EXTRACT PROVIDED Start Marker

Anyone knowledgeable in this?
 
The idea of a 'hot marina' is a myth, like the Greeks believing Zeus threw the lightening bolts down at earth when he was mad because they just didn't understand the cause of lightning.

In rare cases a boat can be affected by a neighbor boat with a stray current corrosion problem if they don't have a galvanic isolator, but almost always when a boat has a stray current corrosion issue it's their own problem.

Galvanic corrosion affects everyone everywhere.

AC leakage current from a boat can make the water dangerous to swim in, but is not a corrosion problem.

It's a complicated subject with few experts and lots of laymen with only partial understanding. If you're having an issue consult one of the experts. If you just want to learn the ABYC Corrosion course is excellent.
 
I had an issue with current in the water, it was discovered that previous work on my power pedestal left the ground wire unattached. I was burning through zincs at a higher rate than previous. Apparently there is a disc that measures the current in the water around your boat, the marina electrician said it is available at West Marine.
 
^^^^^ Exactly what I mean. An AC grounding conductor disconnected from a dock pedestal won't make galvanic corrosion accelerate and use an anode faster. It's a safety issue, but AC current in the water won't make you go through anodes faster. Without the AC grounding conductor your boat is now isolated from the surrounding boats even if you don't have a galvanic isolator (you should have one though).

Anyone giving expert advice should be able to draw the electrical circuit out of what is happening and explain the electron/ion flow path.
 
Post 3 said he was burning through zincs with pedestal ground unconnected. Explain why that was occurring @Fleming[/USER]
I can't. It makes no sense. Lots of things affect the speed at which anodes are wasted. Salinity, current, frequency that the boat is used, bonding system, size and composition of the anode, other anodes on the vessel and their state, etc. But disconnecting the AC grounding wire will only reduce the risk of galvanic corrosion, not increase it.

For galvanic corrosion you need two different metals, an electrical connection between them, and both immersed in an electrolytic solution. If you can't draw out the electrical path, then it didn't happen that way.
 
OK, I will conjecture. The poster @Jorgeinseal probably has a DC positive wire current entering the water through a thru hull creating a current thru the zincs
 
As Fleming said this is a complicated subject. I often need to refer back to my training notes to refresh my memory on everything.

A boat that has a lot of running gear and zinc can find itself protecting the entire marina which would lead to excessive zinc consumption. Usually, a galvanic isolator solves this issue but, unsuspecting connections around the galvanic isolator can occur through things like phone lines, internet connections and other possibilities I have not thought of.
 
A DC positive wire causing current entering the water through a thru hull (Stray current corrosion, often erroneously called electrolysis) is easily differentiated from galvanic corrosion by time. Stray current corrosion happens over a matter of days, galvanic corrosion over months.

EXTRACT PROVIDED End Marker

[QUESTIONS]
**a)** Write out part of the corrosion discussion word for word, beginning at the words "I had an issue" and stopping after "electron/ion flow path.".
**b)** Pull out the records' lines unchanged, beginning at the first line of the records and stopping after the line that contains "Sign up for".
The corrosion discussion and the records are unrelated.

INFORMATION SUPPLIED Start Marker

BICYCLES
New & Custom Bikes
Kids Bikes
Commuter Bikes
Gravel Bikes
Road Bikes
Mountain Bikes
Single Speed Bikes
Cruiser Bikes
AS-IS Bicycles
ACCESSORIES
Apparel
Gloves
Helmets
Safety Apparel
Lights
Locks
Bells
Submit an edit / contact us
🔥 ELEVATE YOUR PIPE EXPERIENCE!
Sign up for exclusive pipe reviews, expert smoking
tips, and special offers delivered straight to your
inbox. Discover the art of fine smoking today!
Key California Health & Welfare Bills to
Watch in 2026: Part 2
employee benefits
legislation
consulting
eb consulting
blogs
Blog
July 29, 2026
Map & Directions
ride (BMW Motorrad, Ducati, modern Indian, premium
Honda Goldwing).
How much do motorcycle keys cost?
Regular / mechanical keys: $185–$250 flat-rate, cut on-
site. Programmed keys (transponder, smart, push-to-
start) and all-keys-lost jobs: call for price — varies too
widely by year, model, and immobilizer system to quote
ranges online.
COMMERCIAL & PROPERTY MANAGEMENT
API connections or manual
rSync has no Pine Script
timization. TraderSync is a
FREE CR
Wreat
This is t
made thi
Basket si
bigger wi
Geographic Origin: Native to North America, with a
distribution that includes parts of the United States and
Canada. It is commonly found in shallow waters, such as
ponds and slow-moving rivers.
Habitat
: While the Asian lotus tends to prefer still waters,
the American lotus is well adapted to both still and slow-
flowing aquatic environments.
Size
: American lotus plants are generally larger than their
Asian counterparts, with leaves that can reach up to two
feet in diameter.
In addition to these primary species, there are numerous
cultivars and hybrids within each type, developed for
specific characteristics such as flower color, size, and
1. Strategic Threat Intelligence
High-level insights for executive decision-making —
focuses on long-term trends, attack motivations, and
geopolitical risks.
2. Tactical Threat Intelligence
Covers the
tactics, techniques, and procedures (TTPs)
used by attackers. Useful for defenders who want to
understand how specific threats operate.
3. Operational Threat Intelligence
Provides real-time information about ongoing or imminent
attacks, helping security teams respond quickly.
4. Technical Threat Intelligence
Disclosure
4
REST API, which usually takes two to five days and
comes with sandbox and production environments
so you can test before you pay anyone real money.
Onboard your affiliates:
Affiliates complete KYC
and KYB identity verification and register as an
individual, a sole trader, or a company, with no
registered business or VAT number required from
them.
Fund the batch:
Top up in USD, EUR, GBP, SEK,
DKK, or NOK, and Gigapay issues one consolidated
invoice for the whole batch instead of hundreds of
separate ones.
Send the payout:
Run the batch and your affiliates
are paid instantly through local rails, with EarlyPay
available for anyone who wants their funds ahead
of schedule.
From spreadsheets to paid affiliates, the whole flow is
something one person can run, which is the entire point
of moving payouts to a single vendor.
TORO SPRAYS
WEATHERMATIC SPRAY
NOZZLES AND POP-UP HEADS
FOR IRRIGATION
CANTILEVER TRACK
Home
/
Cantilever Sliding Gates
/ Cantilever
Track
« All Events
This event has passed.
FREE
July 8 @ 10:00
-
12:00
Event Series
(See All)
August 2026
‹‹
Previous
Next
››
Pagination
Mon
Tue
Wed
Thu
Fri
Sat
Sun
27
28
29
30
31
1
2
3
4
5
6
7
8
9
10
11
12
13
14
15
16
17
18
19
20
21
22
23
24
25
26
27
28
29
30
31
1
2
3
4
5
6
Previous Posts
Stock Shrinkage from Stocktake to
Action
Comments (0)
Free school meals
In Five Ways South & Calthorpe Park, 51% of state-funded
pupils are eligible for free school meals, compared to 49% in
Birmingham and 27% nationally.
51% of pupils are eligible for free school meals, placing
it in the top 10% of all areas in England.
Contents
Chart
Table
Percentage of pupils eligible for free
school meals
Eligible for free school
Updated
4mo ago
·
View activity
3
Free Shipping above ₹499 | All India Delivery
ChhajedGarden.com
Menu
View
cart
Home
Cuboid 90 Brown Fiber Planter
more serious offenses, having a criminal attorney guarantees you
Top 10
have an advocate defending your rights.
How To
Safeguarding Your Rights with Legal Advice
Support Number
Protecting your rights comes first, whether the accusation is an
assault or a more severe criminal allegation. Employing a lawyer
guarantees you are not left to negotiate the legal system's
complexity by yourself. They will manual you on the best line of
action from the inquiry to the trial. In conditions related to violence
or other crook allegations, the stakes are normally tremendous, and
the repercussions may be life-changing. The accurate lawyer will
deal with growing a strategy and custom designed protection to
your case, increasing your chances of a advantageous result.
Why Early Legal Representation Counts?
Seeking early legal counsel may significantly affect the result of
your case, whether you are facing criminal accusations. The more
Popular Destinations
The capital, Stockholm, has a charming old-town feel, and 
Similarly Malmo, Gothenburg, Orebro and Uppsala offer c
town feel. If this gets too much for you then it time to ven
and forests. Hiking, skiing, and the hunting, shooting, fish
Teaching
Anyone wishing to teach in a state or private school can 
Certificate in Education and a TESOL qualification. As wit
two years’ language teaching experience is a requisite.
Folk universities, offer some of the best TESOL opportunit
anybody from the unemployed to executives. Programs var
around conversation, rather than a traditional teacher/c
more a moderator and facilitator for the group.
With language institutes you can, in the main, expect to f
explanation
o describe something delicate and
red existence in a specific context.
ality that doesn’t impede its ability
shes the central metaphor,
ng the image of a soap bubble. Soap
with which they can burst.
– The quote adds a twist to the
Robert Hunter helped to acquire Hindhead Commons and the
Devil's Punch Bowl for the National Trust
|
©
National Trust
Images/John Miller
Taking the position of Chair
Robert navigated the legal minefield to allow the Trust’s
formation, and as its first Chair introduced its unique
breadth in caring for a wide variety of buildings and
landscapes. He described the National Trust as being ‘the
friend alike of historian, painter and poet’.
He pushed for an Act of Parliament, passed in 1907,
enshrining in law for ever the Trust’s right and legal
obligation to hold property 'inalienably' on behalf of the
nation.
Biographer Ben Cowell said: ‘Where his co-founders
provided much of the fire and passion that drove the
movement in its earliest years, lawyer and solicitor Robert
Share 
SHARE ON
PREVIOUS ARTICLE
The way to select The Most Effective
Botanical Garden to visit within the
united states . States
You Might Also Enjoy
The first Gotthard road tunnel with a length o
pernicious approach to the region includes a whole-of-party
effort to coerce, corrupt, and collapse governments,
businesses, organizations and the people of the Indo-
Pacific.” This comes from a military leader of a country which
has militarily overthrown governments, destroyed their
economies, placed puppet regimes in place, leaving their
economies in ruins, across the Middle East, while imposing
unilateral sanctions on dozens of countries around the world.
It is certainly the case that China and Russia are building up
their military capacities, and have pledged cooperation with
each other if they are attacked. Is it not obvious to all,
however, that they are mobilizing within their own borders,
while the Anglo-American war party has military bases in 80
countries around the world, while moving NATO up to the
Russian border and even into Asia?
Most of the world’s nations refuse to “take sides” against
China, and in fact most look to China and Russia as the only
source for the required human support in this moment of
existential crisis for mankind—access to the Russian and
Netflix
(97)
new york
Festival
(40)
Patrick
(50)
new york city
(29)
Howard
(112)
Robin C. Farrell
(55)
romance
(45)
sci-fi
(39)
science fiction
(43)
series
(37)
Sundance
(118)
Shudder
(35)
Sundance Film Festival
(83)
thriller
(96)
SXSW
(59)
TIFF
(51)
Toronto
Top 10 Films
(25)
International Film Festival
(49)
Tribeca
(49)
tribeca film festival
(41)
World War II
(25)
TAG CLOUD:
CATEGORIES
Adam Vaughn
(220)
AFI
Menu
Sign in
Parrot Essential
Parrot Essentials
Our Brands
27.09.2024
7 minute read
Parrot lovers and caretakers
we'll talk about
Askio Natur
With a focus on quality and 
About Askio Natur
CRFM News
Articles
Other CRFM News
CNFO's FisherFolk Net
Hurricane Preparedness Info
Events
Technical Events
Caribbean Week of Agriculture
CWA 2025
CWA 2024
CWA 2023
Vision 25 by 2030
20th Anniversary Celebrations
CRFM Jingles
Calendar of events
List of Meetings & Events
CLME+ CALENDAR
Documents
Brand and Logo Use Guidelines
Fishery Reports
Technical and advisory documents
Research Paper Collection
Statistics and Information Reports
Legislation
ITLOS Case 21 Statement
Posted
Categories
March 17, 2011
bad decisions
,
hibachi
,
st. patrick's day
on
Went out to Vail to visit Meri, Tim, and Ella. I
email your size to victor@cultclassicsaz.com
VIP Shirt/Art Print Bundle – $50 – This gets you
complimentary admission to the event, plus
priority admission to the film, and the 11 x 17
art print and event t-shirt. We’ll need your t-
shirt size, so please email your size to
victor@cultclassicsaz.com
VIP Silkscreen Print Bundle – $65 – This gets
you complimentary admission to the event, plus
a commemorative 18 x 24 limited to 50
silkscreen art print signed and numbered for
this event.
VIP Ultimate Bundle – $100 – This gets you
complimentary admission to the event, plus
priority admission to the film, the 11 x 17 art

INFORMATION SUPPLIED End Marker

[YOUR WRITTEN ANSWERS]
**a)**
I had an issue with current in the water, it was discovered that previous work on my power pedestal left the ground wire unattached. I was burning through zincs at a higher rate than previous. Apparently there is a disc that measures the current in the water around your boat, the marina electrician said it is available at West Marine.
 
^^^^^ Exactly what I mean. An AC grounding conductor disconnected from a dock pedestal won't make galvanic corrosion accelerate and use an anode faster. It's a safety issue, but AC current in the water won't make you go through anodes faster. Without the AC grounding conductor your boat is now isolated from the surrounding boats even if you don't have a galvanic isolator (you should have one though).

Anyone giving expert advice should be able to draw the electrical circuit out of what is happening and explain the electron/ion flow path.

**b)**
BICYCLES
New & Custom Bikes
Kids Bikes
Commuter Bikes
Gravel Bikes
Road Bikes
Mountain Bikes
Single Speed Bikes
Cruiser Bikes
AS-IS Bicycles
ACCESSORIES
Apparel
Gloves
Helmets
Safety Apparel
Lights
Locks
Bells
Submit an edit / contact us
🔥 ELEVATE YOUR PIPE EXPERIENCE!
Sign up for exclusive pipe reviews, expert smoking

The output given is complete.